Losing it all was the best thing I think that could ever have happened to me, although many times I wanted to die. It was so hard to come to grips with the fact that I had been duped my whole life, that I’d been wrong about what I put so much energy into for so long. It hurt my pride, my ego was destroyed. I had no idea who I was anymore and felt like a fool.

But life isn’t about success now is it? We learn nothing from our successes. The wisest men I have ever met agree…life is about learning from your failures, admitting your faults and growing every day.

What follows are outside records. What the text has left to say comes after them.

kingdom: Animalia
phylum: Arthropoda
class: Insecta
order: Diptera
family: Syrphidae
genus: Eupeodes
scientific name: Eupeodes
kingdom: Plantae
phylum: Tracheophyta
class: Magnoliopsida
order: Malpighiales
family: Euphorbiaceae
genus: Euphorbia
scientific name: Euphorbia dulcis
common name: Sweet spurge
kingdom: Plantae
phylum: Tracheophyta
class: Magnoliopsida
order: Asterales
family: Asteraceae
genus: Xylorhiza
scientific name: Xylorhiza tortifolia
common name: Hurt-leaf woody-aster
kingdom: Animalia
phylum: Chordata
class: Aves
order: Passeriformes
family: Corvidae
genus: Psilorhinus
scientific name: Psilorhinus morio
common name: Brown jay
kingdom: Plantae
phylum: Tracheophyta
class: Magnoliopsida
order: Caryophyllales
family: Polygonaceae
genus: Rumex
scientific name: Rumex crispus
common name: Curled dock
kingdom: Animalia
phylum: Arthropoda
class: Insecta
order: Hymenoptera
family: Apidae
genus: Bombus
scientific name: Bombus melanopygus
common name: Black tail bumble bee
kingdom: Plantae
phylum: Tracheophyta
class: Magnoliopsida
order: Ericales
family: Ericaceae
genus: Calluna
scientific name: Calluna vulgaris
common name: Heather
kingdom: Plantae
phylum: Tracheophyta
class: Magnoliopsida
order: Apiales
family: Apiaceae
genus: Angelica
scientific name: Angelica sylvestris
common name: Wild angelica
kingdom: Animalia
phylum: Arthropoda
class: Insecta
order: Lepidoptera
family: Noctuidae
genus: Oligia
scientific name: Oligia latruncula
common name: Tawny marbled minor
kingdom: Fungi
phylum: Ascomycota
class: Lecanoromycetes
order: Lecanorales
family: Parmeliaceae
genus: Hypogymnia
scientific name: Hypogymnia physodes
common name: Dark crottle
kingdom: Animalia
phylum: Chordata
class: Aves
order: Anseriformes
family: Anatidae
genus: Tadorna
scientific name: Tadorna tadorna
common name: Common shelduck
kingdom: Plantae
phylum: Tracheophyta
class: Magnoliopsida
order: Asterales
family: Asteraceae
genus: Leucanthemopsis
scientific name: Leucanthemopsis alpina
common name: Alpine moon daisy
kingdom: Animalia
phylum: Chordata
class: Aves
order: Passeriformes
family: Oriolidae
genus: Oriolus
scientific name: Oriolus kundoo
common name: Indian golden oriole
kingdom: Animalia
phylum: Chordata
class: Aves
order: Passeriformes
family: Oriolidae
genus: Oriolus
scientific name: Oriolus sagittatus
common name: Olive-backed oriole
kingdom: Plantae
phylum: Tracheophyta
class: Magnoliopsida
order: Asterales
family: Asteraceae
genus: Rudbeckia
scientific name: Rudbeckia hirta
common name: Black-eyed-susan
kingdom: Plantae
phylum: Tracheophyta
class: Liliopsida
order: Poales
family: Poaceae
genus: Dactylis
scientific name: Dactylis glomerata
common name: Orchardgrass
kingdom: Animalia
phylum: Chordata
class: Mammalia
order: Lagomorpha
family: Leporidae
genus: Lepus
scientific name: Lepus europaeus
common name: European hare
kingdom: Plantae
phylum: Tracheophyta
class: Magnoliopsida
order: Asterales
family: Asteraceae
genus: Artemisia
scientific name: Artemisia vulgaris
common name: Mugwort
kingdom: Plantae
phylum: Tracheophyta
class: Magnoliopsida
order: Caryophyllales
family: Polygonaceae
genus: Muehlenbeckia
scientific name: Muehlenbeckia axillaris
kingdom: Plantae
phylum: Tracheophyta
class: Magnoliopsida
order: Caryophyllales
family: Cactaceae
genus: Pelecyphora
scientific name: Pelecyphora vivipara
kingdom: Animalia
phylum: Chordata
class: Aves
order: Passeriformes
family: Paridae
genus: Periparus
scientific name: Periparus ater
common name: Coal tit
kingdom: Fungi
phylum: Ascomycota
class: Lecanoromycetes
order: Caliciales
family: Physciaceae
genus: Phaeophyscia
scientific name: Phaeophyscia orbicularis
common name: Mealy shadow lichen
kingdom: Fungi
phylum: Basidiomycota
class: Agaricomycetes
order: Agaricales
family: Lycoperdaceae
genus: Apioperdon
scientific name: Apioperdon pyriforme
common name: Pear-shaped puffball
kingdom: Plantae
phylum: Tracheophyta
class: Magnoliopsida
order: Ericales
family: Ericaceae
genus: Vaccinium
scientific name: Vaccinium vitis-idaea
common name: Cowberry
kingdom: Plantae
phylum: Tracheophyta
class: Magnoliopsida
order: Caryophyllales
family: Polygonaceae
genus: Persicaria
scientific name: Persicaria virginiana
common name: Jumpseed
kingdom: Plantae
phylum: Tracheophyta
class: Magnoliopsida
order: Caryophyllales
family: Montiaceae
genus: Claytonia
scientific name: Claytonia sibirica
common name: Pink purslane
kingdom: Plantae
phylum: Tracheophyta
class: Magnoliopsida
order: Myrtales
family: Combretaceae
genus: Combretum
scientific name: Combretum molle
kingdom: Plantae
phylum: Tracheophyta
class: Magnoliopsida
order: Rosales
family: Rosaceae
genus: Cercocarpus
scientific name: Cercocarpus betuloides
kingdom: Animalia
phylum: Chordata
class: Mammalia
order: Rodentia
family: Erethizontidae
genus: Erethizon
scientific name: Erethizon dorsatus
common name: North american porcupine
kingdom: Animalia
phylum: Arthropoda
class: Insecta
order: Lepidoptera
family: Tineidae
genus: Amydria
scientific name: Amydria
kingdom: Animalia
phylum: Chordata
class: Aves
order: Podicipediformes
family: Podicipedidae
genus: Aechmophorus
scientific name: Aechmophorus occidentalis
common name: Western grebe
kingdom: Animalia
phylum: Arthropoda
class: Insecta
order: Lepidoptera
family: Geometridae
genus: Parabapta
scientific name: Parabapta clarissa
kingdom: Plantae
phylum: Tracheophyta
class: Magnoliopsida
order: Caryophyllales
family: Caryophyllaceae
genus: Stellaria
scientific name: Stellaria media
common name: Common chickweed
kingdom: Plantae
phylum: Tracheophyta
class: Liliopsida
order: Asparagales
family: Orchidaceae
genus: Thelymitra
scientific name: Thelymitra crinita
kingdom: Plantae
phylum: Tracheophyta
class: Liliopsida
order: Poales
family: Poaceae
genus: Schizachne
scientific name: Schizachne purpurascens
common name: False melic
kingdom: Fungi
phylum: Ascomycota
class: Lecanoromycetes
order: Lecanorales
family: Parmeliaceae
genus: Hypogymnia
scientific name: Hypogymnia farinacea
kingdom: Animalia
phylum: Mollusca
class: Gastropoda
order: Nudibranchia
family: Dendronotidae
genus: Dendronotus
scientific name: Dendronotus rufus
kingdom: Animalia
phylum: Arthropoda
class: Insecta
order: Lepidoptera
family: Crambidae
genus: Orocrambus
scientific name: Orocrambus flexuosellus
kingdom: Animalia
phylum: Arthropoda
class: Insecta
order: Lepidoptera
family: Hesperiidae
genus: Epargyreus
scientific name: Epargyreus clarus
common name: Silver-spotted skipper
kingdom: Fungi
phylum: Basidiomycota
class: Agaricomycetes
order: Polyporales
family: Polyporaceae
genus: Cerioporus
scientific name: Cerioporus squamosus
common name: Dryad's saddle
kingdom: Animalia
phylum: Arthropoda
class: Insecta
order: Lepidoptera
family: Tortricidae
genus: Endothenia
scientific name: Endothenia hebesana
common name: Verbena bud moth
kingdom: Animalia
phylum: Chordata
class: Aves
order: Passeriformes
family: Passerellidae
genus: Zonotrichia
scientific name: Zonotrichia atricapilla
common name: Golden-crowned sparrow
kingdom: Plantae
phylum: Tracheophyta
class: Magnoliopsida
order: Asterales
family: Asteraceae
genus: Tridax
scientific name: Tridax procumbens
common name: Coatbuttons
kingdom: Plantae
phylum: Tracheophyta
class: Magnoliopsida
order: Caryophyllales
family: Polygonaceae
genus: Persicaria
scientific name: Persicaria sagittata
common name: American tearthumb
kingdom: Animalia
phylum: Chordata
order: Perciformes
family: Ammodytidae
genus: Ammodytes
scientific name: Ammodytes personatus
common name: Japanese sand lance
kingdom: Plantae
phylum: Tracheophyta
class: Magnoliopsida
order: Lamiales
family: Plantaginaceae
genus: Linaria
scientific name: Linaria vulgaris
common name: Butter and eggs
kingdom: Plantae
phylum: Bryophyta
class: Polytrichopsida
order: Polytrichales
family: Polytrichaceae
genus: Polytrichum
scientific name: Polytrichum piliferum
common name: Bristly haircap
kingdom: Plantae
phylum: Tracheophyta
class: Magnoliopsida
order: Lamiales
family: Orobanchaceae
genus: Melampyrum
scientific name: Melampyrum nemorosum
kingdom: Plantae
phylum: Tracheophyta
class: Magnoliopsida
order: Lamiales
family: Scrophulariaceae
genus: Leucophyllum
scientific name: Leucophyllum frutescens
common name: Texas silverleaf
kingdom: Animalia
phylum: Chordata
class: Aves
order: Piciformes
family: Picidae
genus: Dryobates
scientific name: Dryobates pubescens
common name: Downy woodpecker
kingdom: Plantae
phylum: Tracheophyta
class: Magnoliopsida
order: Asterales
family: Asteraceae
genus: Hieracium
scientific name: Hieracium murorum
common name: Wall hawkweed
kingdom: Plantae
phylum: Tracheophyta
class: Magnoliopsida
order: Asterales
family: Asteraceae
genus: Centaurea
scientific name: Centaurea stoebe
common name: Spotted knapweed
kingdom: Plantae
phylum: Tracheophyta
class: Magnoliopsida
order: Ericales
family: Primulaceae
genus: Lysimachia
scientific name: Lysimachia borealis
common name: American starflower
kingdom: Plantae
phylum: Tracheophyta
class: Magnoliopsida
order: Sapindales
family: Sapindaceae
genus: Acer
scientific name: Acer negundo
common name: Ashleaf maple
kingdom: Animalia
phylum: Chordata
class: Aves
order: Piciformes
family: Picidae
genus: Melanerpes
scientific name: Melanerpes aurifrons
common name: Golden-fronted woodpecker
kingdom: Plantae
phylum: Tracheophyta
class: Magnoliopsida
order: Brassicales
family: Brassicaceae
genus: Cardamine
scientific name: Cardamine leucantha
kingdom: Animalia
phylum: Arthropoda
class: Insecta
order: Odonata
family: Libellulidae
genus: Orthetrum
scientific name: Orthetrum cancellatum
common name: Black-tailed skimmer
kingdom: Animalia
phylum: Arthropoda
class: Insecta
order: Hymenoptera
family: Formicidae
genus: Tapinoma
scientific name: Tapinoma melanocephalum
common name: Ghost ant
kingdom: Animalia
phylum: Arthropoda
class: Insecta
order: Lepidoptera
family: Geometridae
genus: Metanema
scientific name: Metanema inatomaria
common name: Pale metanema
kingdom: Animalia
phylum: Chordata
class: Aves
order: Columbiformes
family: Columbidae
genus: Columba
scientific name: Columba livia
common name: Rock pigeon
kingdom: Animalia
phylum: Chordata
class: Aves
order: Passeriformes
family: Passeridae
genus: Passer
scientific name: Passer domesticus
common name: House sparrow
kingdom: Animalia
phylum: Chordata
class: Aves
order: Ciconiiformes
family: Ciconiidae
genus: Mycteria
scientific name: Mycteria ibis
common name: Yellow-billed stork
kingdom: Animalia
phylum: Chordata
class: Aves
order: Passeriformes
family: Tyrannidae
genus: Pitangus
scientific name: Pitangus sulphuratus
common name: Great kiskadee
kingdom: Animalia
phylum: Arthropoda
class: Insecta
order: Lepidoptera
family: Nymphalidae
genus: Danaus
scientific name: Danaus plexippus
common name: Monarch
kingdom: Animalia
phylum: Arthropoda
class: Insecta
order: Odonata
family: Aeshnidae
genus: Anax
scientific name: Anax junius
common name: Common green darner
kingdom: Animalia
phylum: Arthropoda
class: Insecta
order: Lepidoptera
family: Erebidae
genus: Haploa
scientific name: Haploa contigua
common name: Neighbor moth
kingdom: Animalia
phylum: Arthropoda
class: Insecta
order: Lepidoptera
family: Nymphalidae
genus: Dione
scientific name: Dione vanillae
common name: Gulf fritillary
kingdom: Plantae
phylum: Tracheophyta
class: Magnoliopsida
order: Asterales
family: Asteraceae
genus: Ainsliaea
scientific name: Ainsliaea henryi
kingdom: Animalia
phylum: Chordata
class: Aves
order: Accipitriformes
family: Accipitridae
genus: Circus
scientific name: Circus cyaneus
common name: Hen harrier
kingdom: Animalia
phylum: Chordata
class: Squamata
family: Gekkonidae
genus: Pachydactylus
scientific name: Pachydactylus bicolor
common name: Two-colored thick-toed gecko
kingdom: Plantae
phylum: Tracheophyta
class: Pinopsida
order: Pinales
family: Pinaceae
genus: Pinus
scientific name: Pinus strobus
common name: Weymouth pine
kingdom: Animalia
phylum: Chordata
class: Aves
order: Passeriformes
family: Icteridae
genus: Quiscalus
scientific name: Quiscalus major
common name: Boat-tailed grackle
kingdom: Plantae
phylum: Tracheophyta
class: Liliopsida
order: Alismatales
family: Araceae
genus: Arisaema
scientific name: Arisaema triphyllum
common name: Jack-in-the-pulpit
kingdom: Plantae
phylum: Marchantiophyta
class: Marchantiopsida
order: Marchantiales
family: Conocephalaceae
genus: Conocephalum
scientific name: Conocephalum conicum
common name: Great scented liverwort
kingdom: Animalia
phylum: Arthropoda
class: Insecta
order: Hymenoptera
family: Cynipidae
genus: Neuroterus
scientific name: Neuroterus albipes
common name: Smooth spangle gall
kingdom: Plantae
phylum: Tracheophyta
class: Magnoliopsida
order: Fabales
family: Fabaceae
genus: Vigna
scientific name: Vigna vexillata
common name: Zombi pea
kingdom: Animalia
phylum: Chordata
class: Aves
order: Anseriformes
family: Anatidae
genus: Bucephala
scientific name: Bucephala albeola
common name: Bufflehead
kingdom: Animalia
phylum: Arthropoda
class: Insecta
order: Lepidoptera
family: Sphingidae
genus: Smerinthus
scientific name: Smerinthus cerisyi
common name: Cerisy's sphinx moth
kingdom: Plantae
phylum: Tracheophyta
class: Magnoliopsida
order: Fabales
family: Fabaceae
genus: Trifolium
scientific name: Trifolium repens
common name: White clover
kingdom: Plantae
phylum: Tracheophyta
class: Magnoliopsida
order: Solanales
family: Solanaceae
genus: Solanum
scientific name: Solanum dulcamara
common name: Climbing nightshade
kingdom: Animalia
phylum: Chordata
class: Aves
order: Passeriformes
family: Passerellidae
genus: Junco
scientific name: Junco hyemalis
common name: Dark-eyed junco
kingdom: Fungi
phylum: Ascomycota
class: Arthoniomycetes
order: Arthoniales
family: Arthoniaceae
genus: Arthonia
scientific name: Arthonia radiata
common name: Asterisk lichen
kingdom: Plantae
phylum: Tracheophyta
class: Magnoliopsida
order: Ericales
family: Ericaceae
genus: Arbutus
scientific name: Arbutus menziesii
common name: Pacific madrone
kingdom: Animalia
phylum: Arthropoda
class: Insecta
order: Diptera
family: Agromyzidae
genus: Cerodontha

I’m more introspective now, hopefully a little wiser. I look for quality in relationships over quantity of them. I gravitate to people who are thoughtful, genuine, those who know who they are and don’t try to be anyone else. I hang around folks I want to be more like - those with content of character, integrity, humility, those who are selfless and those who have traded their egos for a shot at real happiness.

It’s been tough but I have no regrets. Well, maybe one…seems sad it took half a lifetime for me to learn some of these lessons. I’m told wisdom doesn’t come cheap, quickly or without some degree of suffering. That’s why there are very few young wise men.

For now, my boots and my dog wait by the door for the weekend. My hair is a little greyer, my pockets a little lighter but I’m happier and most certainly healthier in spite of it all.